Pour cette conférence nommée Le temps en BD étaient reçus Valérie Mangin et Denis Bajram qui ont travaillé ensemble sur la bande dessinée Abyme, une œuvre qui parle bien entendu de mise en abîme. On pourra pas faire plus explicite. Avec eux, on comptait aussi Grégory Panaccione et Giorgo Albertini qui ont tous deux travaillé sur Chronosquad et Yoann à qui l’on doit les aventures du Marsupilami.

Les intervenants firent une rapide entrée en matière en évoquant la BD L’Art Invisible de Scott McCloud. C’est qu’il est difficile d’aborder le sujet du temps dans la bande dessinée sans parler de cette œuvre qui en fait à la fois la théorie et la démonstration. A dire vrai, la conférence aurait pu se résumer à une heure de lecture de cette BD, mais je suppose que dans ce cas on aurait invité Scott McCloud tout seul et ce n’était pas vraiment le but.

Cette conférence fut riche en expériences, illustrées au projecteur par des extraits de travaux des intervenants et d’autres artistes. On put ainsi observer un exemple de temporalité étalée sur un décor, là où un personnage était vu au départ d’un chemin qui se déroulait sur toute la page jusqu’à la destination finale.
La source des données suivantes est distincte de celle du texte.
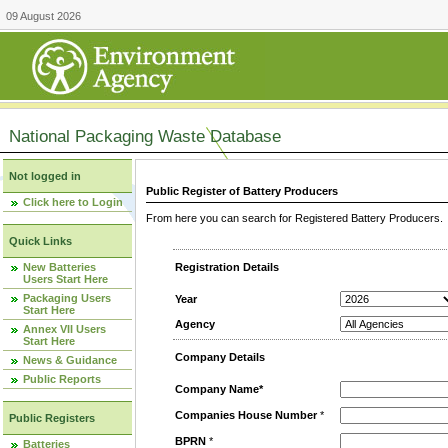
09 August 2026
National Packaging Waste Database
Not logged in
Public Register of Battery Producers
Click here to Login
From here you can search for Registered Battery Producers. T
Quick Links
New Batteries
Registration Details
Users Start Here
Packaging Users
Year
Start Here
Agency
Annex VII Users
Start Here
Company Details
News & Guidance
Public Reports
Company Name*
Companies House Number
*
Public Registers
BPRN
*
Batteries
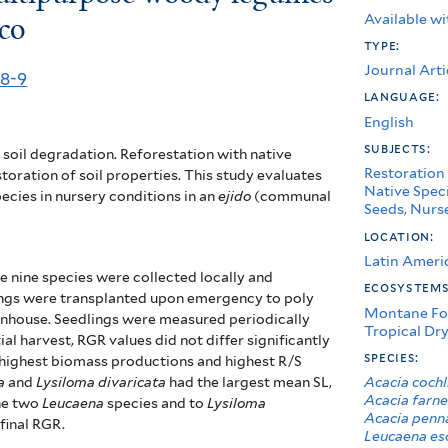
Available wi
co
type:
Journal Arti
98-9
language:
English
subjects:
soil degradation. Reforestation with native
Restoration
toration of soil properties. This study evaluates
Native Spec
ecies in nursery conditions in an
ejido
(communal
Seeds, Nurse
location:
Latin Ameri
e nine species were collected locally and
ecosystem
dlings were transplanted upon emergency to poly
Montane Fo
enhouse. Seedlings were measured periodically
Tropical Dry
al harvest, RGR values did not differ significantly
species:
 highest biomass productions and highest R/S
Acacia cochl
a
and
Lysiloma divaricata
had the largest mean SL,
Acacia farne
he two
Leucaena
species and to
Lysiloma
Acacia penn
final RGR.
Leucaena es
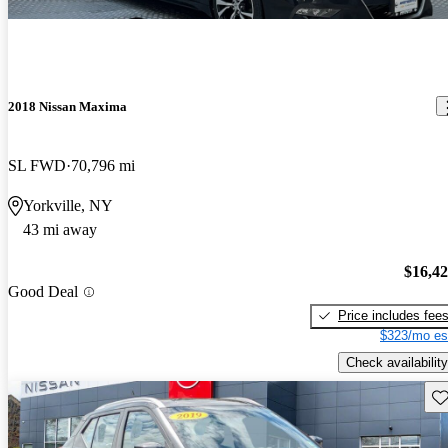
2018 Nissan Maxima
SL FWD
70,796 mi
Yorkville, NY
43 mi away
$16,4
Good Deal
Price includes fee
$323/mo es
Check availability
Sav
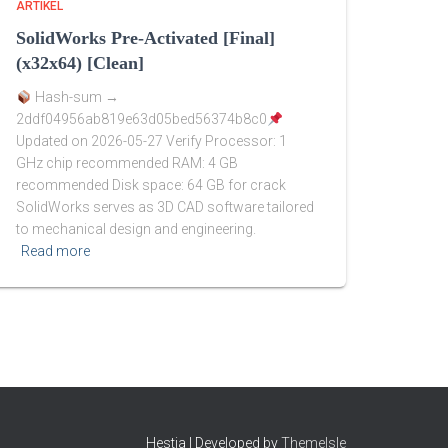
ARTIKEL
SolidWorks Pre-Activated [Final]
(x32x64) [Clean]
Hash-sum →
2ddf04956ab819e63d05bed56374b8c0
Updated on 2026-05-27 Verify Processor: 1
GHz chip recommended RAM: 4 GB
recommended Disk space: 64 GB for crack
SolidWorks serves as 3D CAD software tailored
to mechanical design and engineering.
Read more
Hestia | Developed by
ThemeIsle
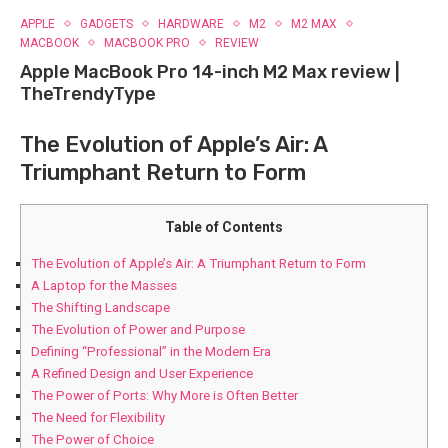
APPLE
GADGETS
HARDWARE
M2
M2 MAX
MACBOOK
MACBOOK PRO
REVIEW
Apple MacBook Pro 14-inch M2 Max review |
TheTrendyType
The Evolution of Apple’s Air: A
Triumphant Return to Form
Table of Contents
The Evolution of Apple’s Air: A Triumphant Return to Form
A Laptop for‍ the Masses
The Shifting Landscape
The Evolution of Power and Purpose
Defining “Professional” in the Modern Era
A Refined Design and User Experience
The Power of Ports: Why More is Often Better
The Need for Flexibility
The Power of Choice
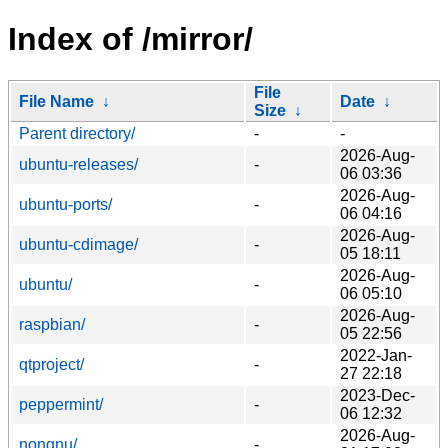
Index of /mirror/
File
File Name
↓
Date
↓
Size
↓
Parent directory/
-
-
2026-Aug-
ubuntu-releases/
-
06 03:36
2026-Aug-
ubuntu-ports/
-
06 04:16
2026-Aug-
ubuntu-cdimage/
-
05 18:11
2026-Aug-
ubuntu/
-
06 05:10
2026-Aug-
raspbian/
-
05 22:56
2022-Jan-
qtproject/
-
27 22:18
2023-Dec-
peppermint/
-
06 12:32
2026-Aug-
nongnu/
-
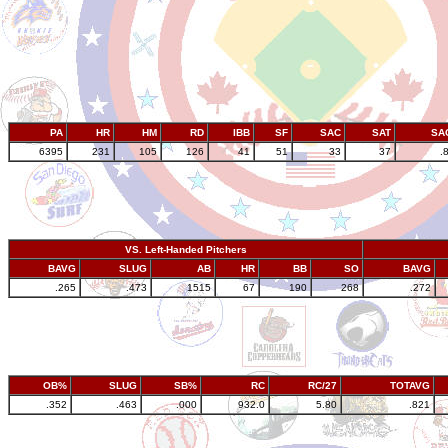
PA
HR
HM
RD
IBB
SF
SAC
SAT
SA
6395
231
105
126
41
51
33
37
.
VS. Left-Handed Pitchers
BAVG
SLUG
AB
HR
BB
SO
BAVG
.265
.473
1515
67
190
268
.272
OB%
SLUG
SB%
RC
RC/27
TOTAVG
.352
.463
.000
932.0
5.80
.821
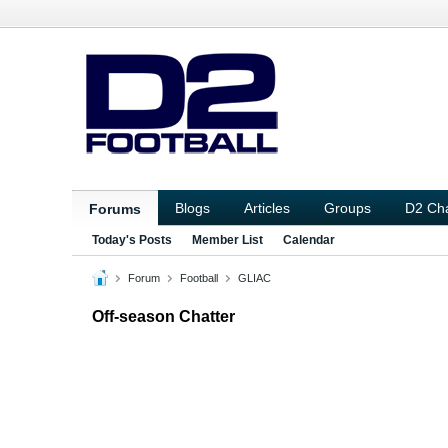
Blogs
Articles
Groups
D2 Ch
Forums
Today's Posts
Member List
Calendar
Forum
Football
GLIAC
Off-season Chatter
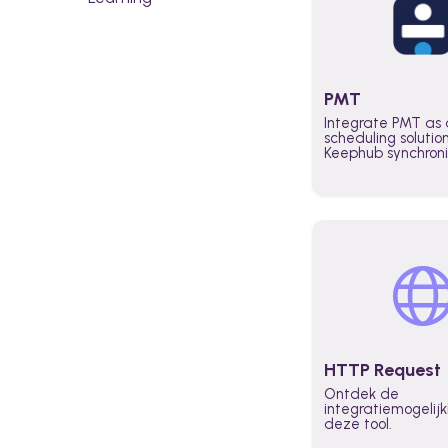
PMT
Integrate PMT as 
scheduling solutio
Keephub synchron
schedules and avai
automatically au
planning workflo
increase productiv
teams across the 
organization
HTTP Request
Ontdek de
integratiemogeli
deze tool.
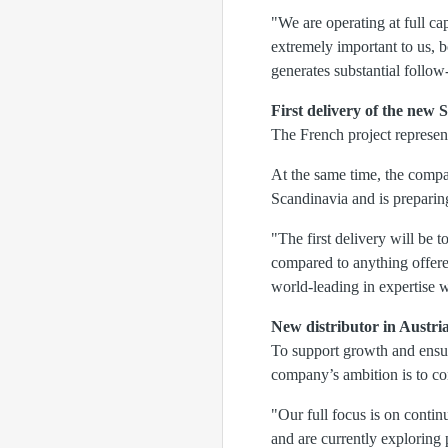
"We are operating at full ca
extremely important to us, b
generates substantial follo
First delivery of the ne
The French project represen
At the same time, the compa
Scandinavia and is prepari
"The first delivery will be 
compared to anything offere
world-leading in expertise 
New distributor in Austri
To support growth and ensur
company’s ambition is to co
"Our full focus is on contin
and are currently explorin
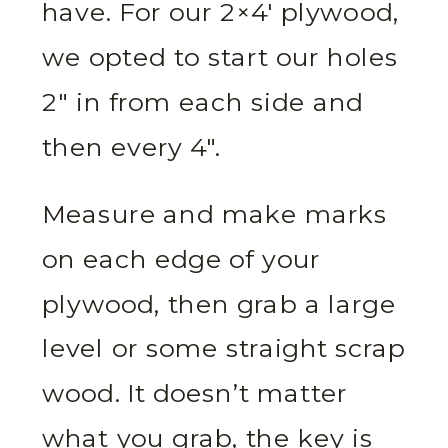
have. For our 2×4′ plywood,
we opted to start our holes
2″ in from each side and
then every 4″.
Measure and make marks
on each edge of your
plywood, then grab a large
level or some straight scrap
wood. It doesn’t matter
what you grab, the key is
Le voyage, seulement commencé par le protagoniste est ainsi laissé au regard du lecteur qui cheminera le long du sentier.

Une case d’un album de Tintin nous montrait aussi la décomposition d’un mouvement répartie sur différents personnages. En l’occurrence il s’agissait du mouvement d’attaque de plusieurs soldats semblables en apparence et en uniforme, qui avançaient chacun d’une étape : l’un armait, le second se levait, le troisième tirait et le quatrième allait en avant.

Il était difficile d’être exhaustif car selon que l’on se trouve dans une même image, que l’on passe d’une case à une autre ou d’une page à la suivante, les possibilités de mesure du temps sont différentes. Parmi les exemples proposés, on pouvait voir la courbe d’un soleil étalée sur toute une page, mais découpée en une succession de cases, chacune montrant la position des personnages alors qu’ils approchaient de l’astre.

Il est important de hiérarchiser les éléments d’une bande dessinée, en comptant par exemple le fait que les plus grandes cases tiennent lieu d’ancres temporelles. Au sein d’une case, la position des bulles pour un dialogue donne par exemple du rythme à la conversation. Ainsi, des bulles qui s’empilent dans une case haute et étroite forment un dialogue aux répliques qui s’enchainent, alors que les personnages se répondent du tac au tac ou empiètent l’un sur la parole de l’autre.

D’autres détails peuvent influencer la perception du temps par le lecteur. Le dessin du trait peut ainsi donner de la vitesse ou de la dynamique à la scène. La densité du texte dans une case peut prolonger le temps de lecture et donc rallonger les événements présentés.

A un point de l’heure, il fut utile de préciser que ces « règles » étaient principalement admises en occident. D’autres cultures fonctionnaient selon d’autres codes, comme les manga qui se lisent de droite à gauche d’une part, mais dont les dialogues se lisent en plus de haut en bas.

Enfin, la conférence se conclut sur la question de savoir si les créateurs n’étaient pas trop frustrés par la démesure entre le temps de réalisation d’une BD et le temps de sa lecture. Mais les intervenants n’en étaient pas inquiétés, car d’après eux une bande dessinée connait toujours plusieurs lectures. Il y avait ainsi d’abord la lecture du texte, aussi rapide que s’enchainent les dialogues, puis des lectures successives où le lecteur s’attarde sur les images. Et pour chacune de ses relectures, la vision de la bande dessinée s’affine et se précise pour en saisir les moindres détails.

En un sens, la BD c’est un peu comme un film qu’il n’est pas bizarre de mettre en pause ou de rembobiner régulièrement pour en décrypter les images.